> _WHAT YOU HAVE TO DO_
Return the following from the records below: each line, word for word, starting with the line that contains "cytoplasmic/membranous staining is" and going on through the line that contains "image shows no", with nothing outside that range.

[[ SUPPLIED DATA open ]]

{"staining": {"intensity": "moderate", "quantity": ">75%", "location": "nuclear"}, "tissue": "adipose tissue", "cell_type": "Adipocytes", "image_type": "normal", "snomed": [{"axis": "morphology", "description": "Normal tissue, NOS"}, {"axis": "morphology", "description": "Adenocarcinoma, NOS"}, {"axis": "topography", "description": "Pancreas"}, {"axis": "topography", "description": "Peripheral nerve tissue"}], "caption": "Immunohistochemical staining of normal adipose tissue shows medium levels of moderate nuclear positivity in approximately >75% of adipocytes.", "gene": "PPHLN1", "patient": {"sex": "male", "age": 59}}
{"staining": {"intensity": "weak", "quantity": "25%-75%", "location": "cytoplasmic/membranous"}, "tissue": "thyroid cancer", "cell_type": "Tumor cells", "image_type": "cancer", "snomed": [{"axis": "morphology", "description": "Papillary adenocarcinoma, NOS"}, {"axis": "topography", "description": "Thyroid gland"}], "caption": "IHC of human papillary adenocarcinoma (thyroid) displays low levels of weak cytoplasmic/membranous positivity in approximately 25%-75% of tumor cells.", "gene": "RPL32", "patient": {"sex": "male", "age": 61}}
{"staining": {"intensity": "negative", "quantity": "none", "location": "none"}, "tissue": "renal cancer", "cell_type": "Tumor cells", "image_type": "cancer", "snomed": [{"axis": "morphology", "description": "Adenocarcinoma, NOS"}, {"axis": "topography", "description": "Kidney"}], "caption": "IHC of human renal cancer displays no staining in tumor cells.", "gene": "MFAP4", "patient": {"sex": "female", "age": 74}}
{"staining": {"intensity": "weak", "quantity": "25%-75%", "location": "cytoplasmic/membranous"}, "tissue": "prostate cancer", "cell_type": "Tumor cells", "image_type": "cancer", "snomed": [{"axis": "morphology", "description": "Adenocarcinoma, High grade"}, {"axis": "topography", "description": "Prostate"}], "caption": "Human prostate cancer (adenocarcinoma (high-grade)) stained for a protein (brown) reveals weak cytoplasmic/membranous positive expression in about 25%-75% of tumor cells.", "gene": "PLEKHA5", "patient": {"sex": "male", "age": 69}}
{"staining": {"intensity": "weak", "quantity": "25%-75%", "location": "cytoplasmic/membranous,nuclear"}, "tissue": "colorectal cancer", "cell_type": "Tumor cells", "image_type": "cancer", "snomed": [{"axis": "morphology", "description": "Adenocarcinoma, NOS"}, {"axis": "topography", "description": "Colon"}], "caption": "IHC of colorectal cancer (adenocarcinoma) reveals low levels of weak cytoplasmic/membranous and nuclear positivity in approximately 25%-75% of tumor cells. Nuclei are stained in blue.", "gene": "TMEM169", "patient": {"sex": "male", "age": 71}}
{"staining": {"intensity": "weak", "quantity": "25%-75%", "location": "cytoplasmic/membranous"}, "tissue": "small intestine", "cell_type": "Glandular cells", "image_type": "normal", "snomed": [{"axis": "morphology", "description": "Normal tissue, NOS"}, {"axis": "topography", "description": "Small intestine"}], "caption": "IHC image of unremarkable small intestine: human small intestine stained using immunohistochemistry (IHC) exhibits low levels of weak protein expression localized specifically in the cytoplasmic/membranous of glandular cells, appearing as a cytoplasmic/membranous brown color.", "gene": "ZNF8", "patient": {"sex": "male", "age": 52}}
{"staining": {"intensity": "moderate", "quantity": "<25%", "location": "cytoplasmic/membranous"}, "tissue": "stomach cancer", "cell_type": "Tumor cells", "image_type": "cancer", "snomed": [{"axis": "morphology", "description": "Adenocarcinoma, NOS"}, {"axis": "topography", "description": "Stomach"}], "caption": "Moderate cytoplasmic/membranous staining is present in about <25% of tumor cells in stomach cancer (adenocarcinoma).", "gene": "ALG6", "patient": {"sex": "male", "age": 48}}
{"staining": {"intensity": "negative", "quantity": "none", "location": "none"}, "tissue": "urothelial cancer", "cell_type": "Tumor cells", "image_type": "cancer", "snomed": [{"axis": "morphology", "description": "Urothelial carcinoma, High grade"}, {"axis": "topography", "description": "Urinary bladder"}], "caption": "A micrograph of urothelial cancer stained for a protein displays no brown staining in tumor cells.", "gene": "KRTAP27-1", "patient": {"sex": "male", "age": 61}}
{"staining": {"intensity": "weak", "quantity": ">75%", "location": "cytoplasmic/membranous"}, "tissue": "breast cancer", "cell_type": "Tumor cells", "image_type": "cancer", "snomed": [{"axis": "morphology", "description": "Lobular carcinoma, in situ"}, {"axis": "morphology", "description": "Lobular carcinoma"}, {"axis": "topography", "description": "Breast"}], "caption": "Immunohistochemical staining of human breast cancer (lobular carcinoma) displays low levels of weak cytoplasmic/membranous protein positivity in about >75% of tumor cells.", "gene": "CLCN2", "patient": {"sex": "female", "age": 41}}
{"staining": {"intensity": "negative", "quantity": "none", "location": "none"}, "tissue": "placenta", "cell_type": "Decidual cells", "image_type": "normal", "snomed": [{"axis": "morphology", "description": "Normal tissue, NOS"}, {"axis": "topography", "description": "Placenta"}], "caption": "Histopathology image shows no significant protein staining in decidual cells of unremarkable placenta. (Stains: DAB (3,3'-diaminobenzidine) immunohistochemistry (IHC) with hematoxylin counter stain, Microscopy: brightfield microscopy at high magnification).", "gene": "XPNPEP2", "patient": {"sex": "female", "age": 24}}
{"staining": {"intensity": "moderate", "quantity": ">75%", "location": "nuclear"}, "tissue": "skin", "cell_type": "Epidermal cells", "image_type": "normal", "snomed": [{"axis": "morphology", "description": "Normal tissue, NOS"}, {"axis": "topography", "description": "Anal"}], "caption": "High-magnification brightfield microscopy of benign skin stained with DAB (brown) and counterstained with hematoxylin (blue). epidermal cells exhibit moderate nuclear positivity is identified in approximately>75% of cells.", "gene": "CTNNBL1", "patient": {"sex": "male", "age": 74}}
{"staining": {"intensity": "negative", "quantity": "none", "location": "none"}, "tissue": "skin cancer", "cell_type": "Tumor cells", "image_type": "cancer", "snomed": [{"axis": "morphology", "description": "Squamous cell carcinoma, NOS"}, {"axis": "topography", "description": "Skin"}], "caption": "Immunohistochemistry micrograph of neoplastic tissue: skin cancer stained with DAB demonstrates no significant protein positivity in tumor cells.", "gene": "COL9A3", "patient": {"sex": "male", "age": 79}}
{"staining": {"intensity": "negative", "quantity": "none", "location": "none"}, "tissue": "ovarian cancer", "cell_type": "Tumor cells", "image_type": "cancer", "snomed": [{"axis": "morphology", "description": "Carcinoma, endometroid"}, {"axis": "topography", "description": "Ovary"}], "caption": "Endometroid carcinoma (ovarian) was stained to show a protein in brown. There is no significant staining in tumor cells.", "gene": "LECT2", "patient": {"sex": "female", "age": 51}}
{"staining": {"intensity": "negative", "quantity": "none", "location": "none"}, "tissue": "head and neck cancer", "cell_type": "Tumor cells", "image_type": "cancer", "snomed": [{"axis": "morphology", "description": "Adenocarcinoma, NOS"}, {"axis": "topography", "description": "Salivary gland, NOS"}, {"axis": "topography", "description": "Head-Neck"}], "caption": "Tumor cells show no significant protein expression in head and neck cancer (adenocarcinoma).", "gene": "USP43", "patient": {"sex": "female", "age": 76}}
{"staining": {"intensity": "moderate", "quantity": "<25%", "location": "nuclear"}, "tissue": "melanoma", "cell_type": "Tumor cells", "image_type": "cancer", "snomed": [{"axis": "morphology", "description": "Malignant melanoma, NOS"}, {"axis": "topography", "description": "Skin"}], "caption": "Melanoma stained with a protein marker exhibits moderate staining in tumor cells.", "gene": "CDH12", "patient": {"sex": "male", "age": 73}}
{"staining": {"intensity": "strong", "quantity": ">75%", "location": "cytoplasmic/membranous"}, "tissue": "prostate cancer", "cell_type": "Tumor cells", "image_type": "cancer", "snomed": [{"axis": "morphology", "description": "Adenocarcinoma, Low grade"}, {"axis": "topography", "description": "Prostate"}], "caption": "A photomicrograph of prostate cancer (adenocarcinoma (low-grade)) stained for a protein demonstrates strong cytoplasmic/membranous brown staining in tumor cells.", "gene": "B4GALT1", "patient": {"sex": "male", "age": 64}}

[[ SUPPLIED DATA closed ]]

> _WRITTEN SOLUTION_
{"staining": {"intensity": "moderate", "quantity": "<25%", "location": "cytoplasmic/membranous"}, "tissue": "stomach cancer", "cell_type": "Tumor cells", "image_type": "cancer", "snomed": [{"axis": "morphology", "description": "Adenocarcinoma, NOS"}, {"axis": "topography", "description": "Stomach"}], "caption": "Moderate cytoplasmic/membranous staining is present in about <25% of tumor cells in stomach cancer (adenocarcinoma).", "gene": "ALG6", "patient": {"sex": "male", "age": 48}}
{"staining": {"intensity": "negative", "quantity": "none", "location": "none"}, "tissue": "urothelial cancer", "cell_type": "Tumor cells", "image_type": "cancer", "snomed": [{"axis": "morphology", "description": "Urothelial carcinoma, High grade"}, {"axis": "topography", "description": "Urinary bladder"}], "caption": "A micrograph of urothelial cancer stained for a protein displays no brown staining in tumor cells.", "gene": "KRTAP27-1", "patient": {"sex": "male", "age": 61}}
{"staining": {"intensity": "weak", "quantity": ">75%", "location": "cytoplasmic/membranous"}, "tissue": "breast cancer", "cell_type": "Tumor cells", "image_type": "cancer", "snomed": [{"axis": "morphology", "description": "Lobular carcinoma, in situ"}, {"axis": "morphology", "description": "Lobular carcinoma"}, {"axis": "topography", "description": "Breast"}], "caption": "Immunohistochemical staining of human breast cancer (lobular carcinoma) displays low levels of weak cytoplasmic/membranous protein positivity in about >75% of tumor cells.", "gene": "CLCN2", "patient": {"sex": "female", "age": 41}}
{"staining": {"intensity": "negative", "quantity": "none", "location": "none"}, "tissue": "placenta", "cell_type": "Decidual cells", "image_type": "normal", "snomed": [{"axis": "morphology", "description": "Normal tissue, NOS"}, {"axis": "topography", "description": "Placenta"}], "caption": "Histopathology image shows no significant protein staining in decidual cells of unremarkable placenta. (Stains: DAB (3,3'-diaminobenzidine) immunohistochemistry (IHC) with hematoxylin counter stain, Microscopy: brightfield microscopy at high magnification).", "gene": "XPNPEP2", "patient": {"sex": "female", "age": 24}}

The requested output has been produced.